Monocytes migrate out of the peripheral blood and into inflammatory tissue where they differentiate into resident macrophages and dendritic cells, which secrete a variety of inflammatory cytokines involved in the pathogenesis of RA (20,21). In the present study, PBMCs from patients with RA were isolated to investigate the systemic enhancement of osteoclastogenesis in RA. The results confirmed the increased osteoclastogenic potential of PBMCs isolated from patients with RA compared with healthy controls. Furthermore, increased numbers of mature osteoclasts were observed in PBMC cultures from patients with RA compared with healthy controls. These results suggest that PBMCs may contribute to osteoclast formation in the presence of osteoclastogenic cytokines or RANKL in RA patients. Therefore, RA may have direct effects on bone metabolism. Ikic et al (7) demonstrated that PBMC-derived OPCs trans-differentiate into osteoclasts in the presence of M-CSF and RANKL in vitro, suggesting that inflammatory factors may directly contribute to osteoclastogenesis. The results of the present study confirm a number of previous studies (22,23), simultaneously, the Sharp score was positively correlated with osteoclast number, and lumbar T-score was negatively correlated with osteoclast number.

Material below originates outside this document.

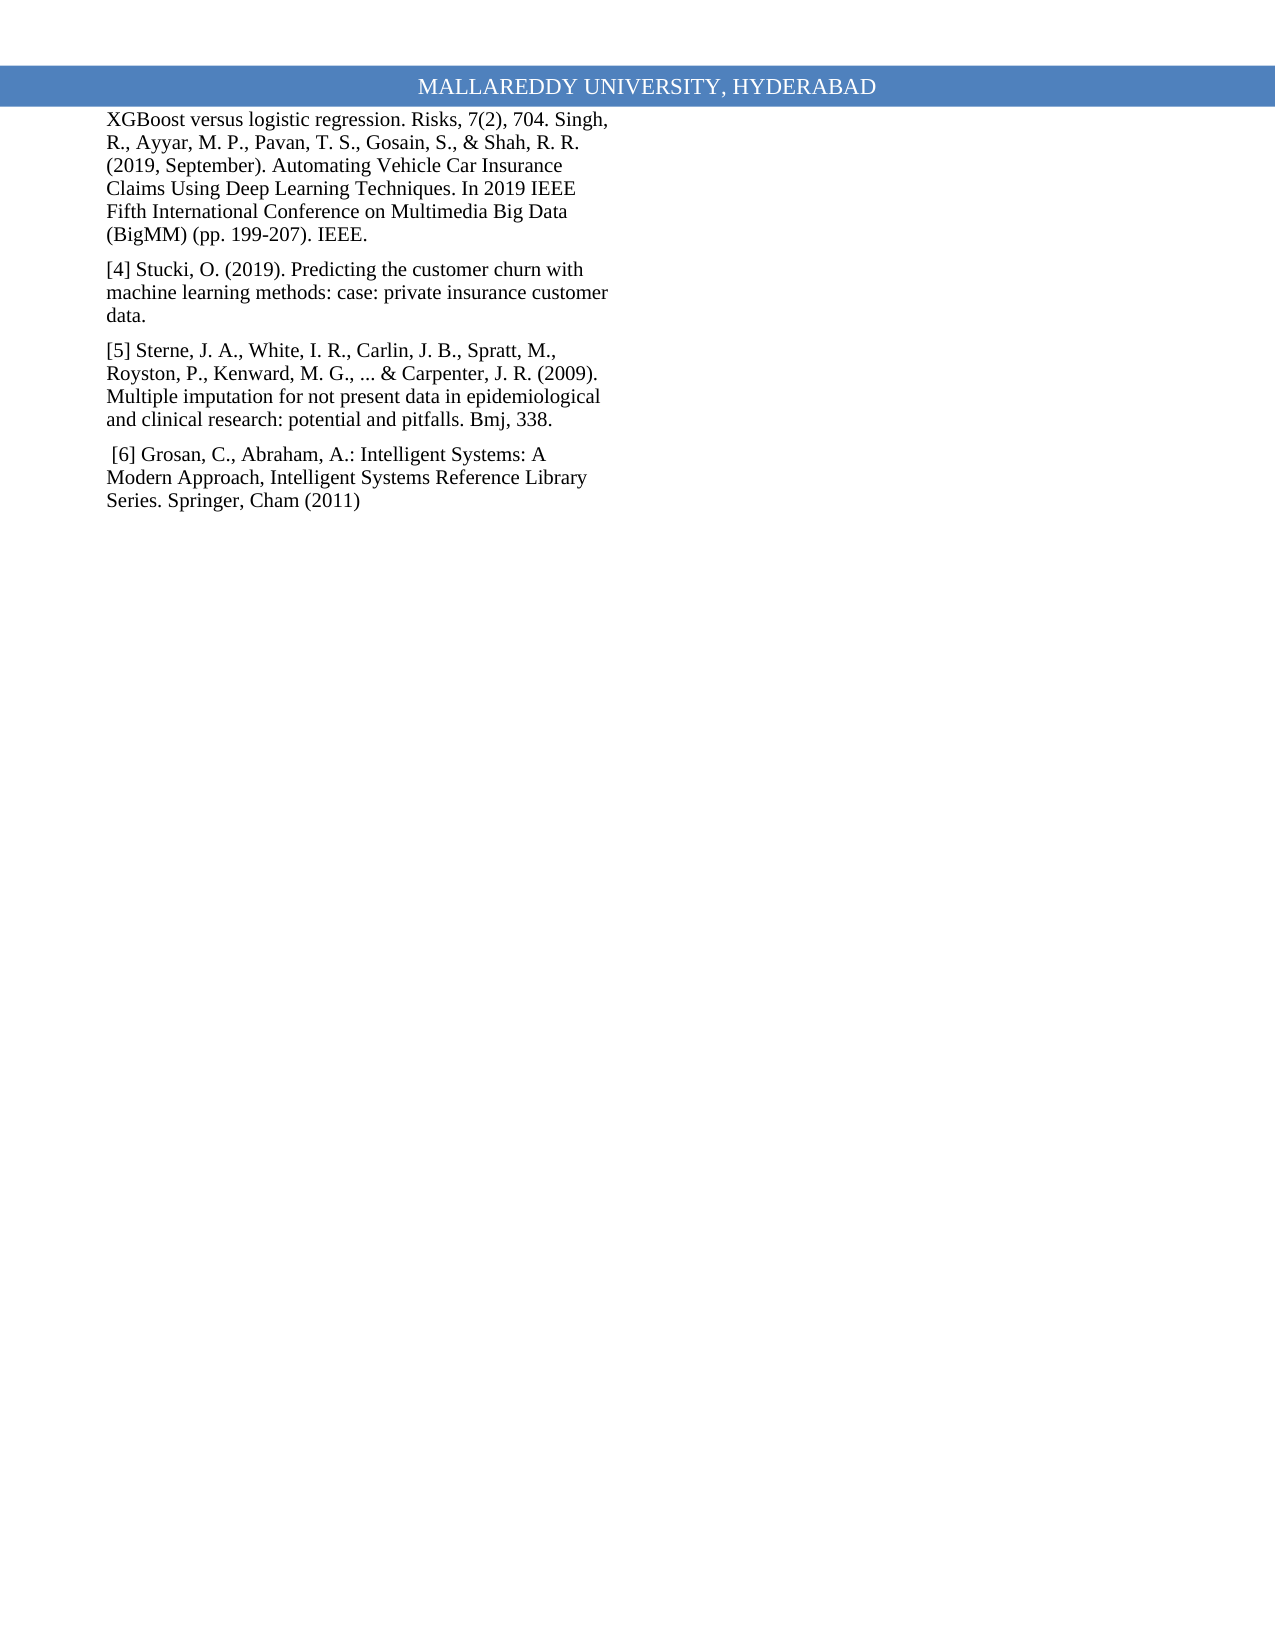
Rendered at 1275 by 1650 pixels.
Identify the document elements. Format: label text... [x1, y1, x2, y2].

Previous studies indicate that inflammatory cytokines enhance osteoclastogenesis via a RANKL-RANK dependent mechanism, upregulating the expression levels of RANK on osteoclast precursors and increasing their sensitivity to RANKL, which may result in bone erosion in RA (3,24,25). In the present study, curcumin inhibited the number of osteoclasts generated from PBMCs in a dose-dependent manner, and reduced the RANK mRNA and protein expression levels in PBMCs from patients with RA. It has been previously demonstrated that RANKL activates multiple signaling pathways in osteoclast precursors via RANK and stimulates critical transcription factors for osteoclast differentiation (26,27). NFATc1 is a crucial transcription factor that is expressed in osteoclast precursors through Ca2+ oscillation, MAPKs and c-Fos or RANK in response to RANKL (28). In the present study, curcumin inhibited the osteoclastogenic potential of PBMCs from patients with RA, potentially via the suppression of ERK1/2, p38 and JNK activation, and the inhibition of c-Fos and NFATc1 expression. In conclusion, the results of the present study suggest that curcumin inhibits osteoclast formation via preventing the phosphorylation of components of the MAPK signaling pathways, and that it may be a potential novel therapeutic agent for managing osteoporosis or bone deterioration in inflammatory diseases including RA. However, future studies are required to demonstrate the anti-osteoclastogenic potential of curcumin in animal models of osteoporosis and RA.